--- Records supplied ---

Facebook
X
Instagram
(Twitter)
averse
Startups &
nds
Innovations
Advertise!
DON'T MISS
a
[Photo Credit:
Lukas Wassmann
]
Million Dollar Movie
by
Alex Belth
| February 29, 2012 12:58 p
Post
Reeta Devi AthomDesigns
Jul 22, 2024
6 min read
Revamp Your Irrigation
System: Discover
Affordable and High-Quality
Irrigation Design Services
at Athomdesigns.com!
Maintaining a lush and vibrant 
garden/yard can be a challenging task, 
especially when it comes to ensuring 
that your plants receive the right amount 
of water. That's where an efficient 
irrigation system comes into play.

---
--- Records supplied ---

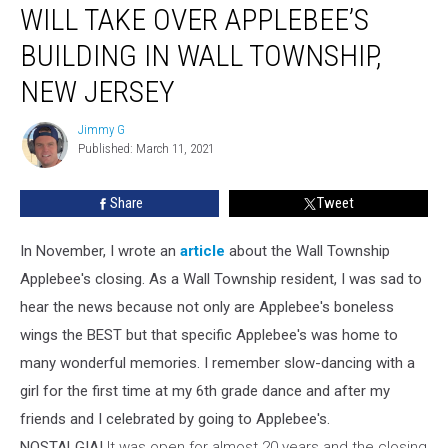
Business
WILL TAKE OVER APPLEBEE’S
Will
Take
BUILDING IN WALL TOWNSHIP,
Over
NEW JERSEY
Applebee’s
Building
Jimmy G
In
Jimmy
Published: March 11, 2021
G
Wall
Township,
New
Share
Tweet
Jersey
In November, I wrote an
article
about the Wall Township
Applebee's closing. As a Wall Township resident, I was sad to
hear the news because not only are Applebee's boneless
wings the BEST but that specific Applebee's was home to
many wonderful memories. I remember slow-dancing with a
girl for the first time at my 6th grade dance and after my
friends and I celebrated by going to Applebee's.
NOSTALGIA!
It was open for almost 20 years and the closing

---

> To-do item
Output only an exact transcription of the lines above from the one with "many wonderful memories." up to and including the one with "It was open".

> Task output
many wonderful memories. I remember slow-dancing with a
girl for the first time at my 6th grade dance and after my
friends and I celebrated by going to Applebee's.
NOSTALGIA!
It was open for almost 20 years and the closing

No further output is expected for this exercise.